Ferguson: It's all down to Monday
While Manchester City coach Roberto Mancini has been attempting to play down the chances of his side ending the season as Premier League champions, Ferguson is happy to talk up the pressure. After all, he is the one who boasts all the championship-winning experience in his squad, who have so many big games under their belts.
However, that engagement with the task should not be mistaken for relishing the intensity of a situation United created for themselves when they threw away that two-goal advantage against Everton on Sunday, and in the process allowed City to creep within striking distance.
It was the kind of self-inflicted wound United have endured so often during Ferguson's long reign. And it never gets any easier to take. "I am a confirmed masochist," said Ferguson. "I joined about 26 years ago. When the fixtures came out at the beginning of the season, it all pointed to this game. It was inevitable I suppose. In the context of our history, we almost expected it.

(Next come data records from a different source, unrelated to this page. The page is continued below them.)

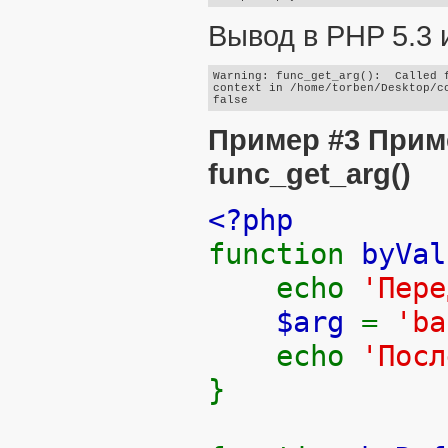
Вывод в PHP 5.3 
Warning: func_get_arg():  Called f
context in /home/torben/Desktop/co
Пример #3 Приме
func_get_arg()
<?php
function
byVal
echo
'П
$arg
=
'ba
echo
'Пос
}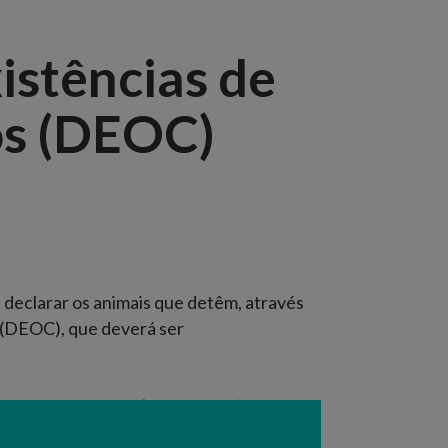
istências de
os (DEOC)
a declarar os animais que detêm, através
 (DEOC), que deverá ser
u Processo » Exploração » Snira
inos
;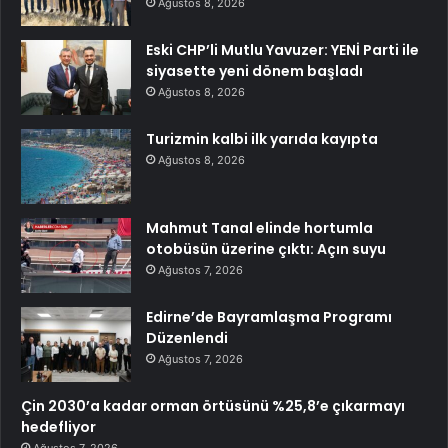
Ağustos 8, 2026
Eski CHP’li Mutlu Yavuzer: YENİ Parti ile
siyasette yeni dönem başladı
Ağustos 8, 2026
Turizmin kalbi ilk yarıda kayıpta
Ağustos 8, 2026
Mahmut Tanal elinde hortumla
otobüsün üzerine çıktı: Açın suyu
Ağustos 7, 2026
Edirne’de Bayramlaşma Programı
Düzenlendi
Ağustos 7, 2026
Çin 2030’a kadar orman örtüsünü %25,8’e çıkarmayı
hedefliyor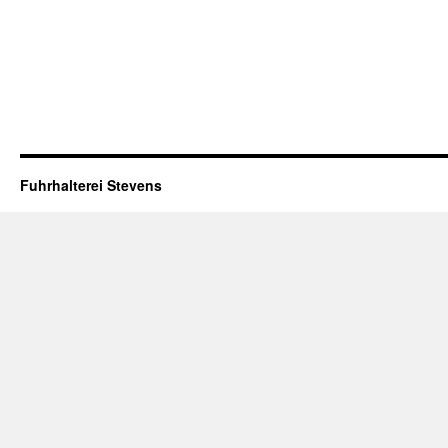
Fuhrhalterei Stevens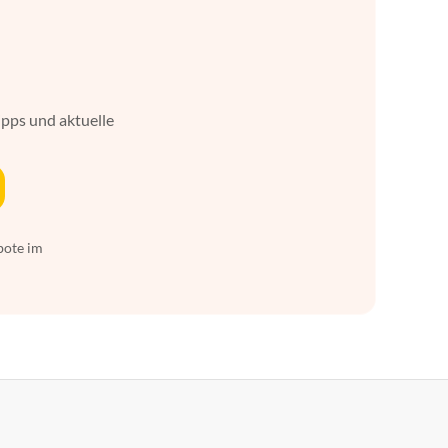
ipps und aktuelle
bote im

"Our supporters have been subjected to that drama for years and years. God knows what they are like just now."
It is true that United tend to make life hard for themselves. That epic 1999 UEFA Champions League final victory is the most obvious example, but there are plenty of other instances down the years where the Red Devils have staggered over the line after initially appearing to saunter towards it.
There is one clear advantage this time around, which could be vital - they do not actually have to win. "We know the exact situation we are in here," said Ferguson. "We are in a better position than Manchester City. We can get two results, they can only get one. They have to win. We can draw or we can win, although you know my attitude and the club's attitude. We will be trying to win."

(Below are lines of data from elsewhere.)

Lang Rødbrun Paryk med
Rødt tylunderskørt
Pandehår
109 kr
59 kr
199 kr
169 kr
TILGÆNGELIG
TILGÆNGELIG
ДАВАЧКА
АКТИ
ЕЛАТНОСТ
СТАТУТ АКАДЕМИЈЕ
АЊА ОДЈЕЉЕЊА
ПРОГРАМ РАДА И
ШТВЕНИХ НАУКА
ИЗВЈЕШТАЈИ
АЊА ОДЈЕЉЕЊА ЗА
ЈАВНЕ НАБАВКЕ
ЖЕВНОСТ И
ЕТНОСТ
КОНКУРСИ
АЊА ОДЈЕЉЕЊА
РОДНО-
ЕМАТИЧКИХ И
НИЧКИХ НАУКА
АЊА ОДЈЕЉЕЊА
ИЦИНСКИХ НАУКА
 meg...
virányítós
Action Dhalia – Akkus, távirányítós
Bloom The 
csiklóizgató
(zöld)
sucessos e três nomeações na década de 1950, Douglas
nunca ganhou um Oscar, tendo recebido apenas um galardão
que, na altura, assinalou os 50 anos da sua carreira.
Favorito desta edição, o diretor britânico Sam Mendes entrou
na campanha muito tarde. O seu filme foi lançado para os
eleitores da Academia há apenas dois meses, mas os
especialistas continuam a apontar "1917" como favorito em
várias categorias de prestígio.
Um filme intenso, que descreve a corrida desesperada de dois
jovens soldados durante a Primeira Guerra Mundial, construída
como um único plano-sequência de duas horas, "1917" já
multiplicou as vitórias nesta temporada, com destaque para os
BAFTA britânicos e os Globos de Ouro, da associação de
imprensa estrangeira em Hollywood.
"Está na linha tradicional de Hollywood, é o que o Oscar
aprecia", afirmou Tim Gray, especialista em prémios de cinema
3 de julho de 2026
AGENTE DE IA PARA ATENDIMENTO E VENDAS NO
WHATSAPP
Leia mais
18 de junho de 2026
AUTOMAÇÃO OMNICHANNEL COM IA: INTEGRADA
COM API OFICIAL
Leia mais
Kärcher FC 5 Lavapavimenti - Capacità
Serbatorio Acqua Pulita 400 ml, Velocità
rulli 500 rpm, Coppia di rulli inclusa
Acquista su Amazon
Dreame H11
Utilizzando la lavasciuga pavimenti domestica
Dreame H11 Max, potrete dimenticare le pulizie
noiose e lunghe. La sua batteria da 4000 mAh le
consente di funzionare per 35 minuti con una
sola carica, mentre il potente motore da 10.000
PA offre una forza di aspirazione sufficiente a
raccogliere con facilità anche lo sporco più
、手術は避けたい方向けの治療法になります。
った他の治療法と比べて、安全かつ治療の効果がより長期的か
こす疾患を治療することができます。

Manchester rivalry heats up
What is now being billed as the most important Manchester derby of all is the latest in a succession of fixtures between the red and blue halves of a divided city which seem to have increased in intensity on every occasion.
Starting with that memorable Michael Owen injury-time winner, there have been two semi-finals which yielded one victory apiece, Wayne Rooney's magnificent winner at Old Trafford last season, United just holding off a rampant 10-man City to claim an FA Cup third round triumph at the Etihad Stadium earlier this season, and the Blues' magnificent 6-1 win last October.
"We have to get used to playing Manchester City in important games," said Ferguson. "They are not going away. The support they have means we are going to be playing them in a lot of big games - finals maybe. We already have done in semi-finals and an important cup tie this season.
"If we are going to be contesting for league titles regularly, and I think we will be doing, it will become just as important as the Liverpool game. Maybe not in terms of emotion, but there is certainly an importance which, at this moment in time, supersedes the Liverpool games. "They are our direct opponents now. Manchester City are up against us to win titles. That is what our focus is on, the team who can stop us winning."
Yet, for all that, Ferguson accepts what has gone before is of no consequence. As he takes his team away for a short break to fill a "long weekend", all fit and ready for action with the exception of Nemanja Vidic, Darren Fletcher and Anderson, the United manager is acutely aware the only thing that matters is how his side perform for 90 minutes on Monday night. "I don't know if I thrive on it, but I am up for it," he said.
"I am prepared for it and my players will be prepared for it. The previous games are irrelevant. We have played three times this year, the Community Shield, the FA Cup and the league game at Old Trafford. It doesn't matter now. The past is the past. It is all down to Monday."